◆ Directions for this task
Print the entries from the line that contains "Beragam Dampak Positif" through the line that contains "2018 年 01 月 09 日", both included, with every line reproduced word for word. Leave the pictures out.

◆ Excerpted records

===

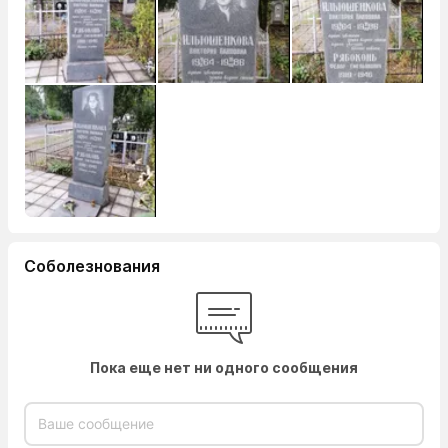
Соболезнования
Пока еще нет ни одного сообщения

===

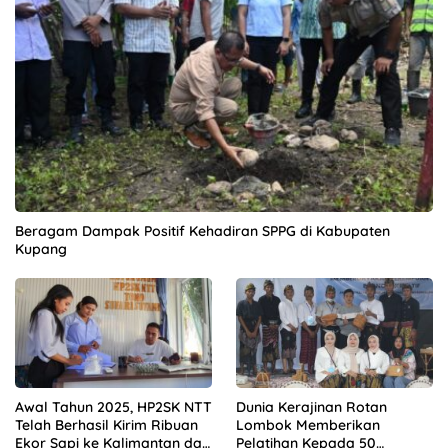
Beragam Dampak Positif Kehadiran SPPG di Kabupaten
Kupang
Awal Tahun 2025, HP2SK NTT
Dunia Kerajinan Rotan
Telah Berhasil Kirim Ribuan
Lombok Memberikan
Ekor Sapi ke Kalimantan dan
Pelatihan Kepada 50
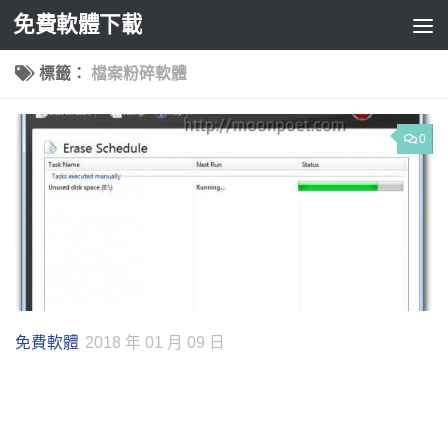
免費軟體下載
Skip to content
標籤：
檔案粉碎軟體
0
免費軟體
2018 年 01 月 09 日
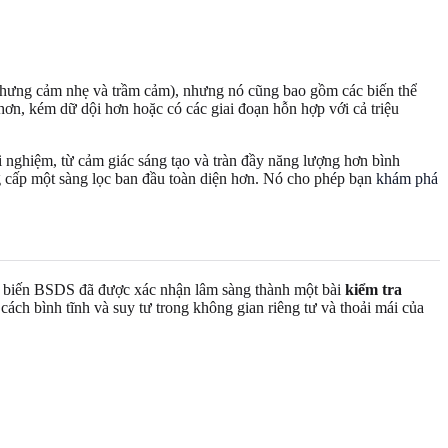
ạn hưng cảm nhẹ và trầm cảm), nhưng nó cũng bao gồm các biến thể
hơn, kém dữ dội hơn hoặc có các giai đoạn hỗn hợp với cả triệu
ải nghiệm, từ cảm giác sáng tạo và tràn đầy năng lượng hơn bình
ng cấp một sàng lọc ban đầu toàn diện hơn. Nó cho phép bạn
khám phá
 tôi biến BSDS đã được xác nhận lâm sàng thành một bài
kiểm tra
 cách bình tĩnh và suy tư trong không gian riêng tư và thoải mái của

===

◆ Exercise result
Beragam Dampak Positif Kehadiran SPPG di Kabupaten
Kupang
Awal Tahun 2025, HP2SK NTT
Dunia Kerajinan Rotan
Telah Berhasil Kirim Ribuan
Lombok Memberikan
Ekor Sapi ke Kalimantan dan
Pelatihan Kepada 50
免費軟體下載
Skip to content
標籤：
檔案粉碎軟體
0
免費軟體
2018 年 01 月 09 日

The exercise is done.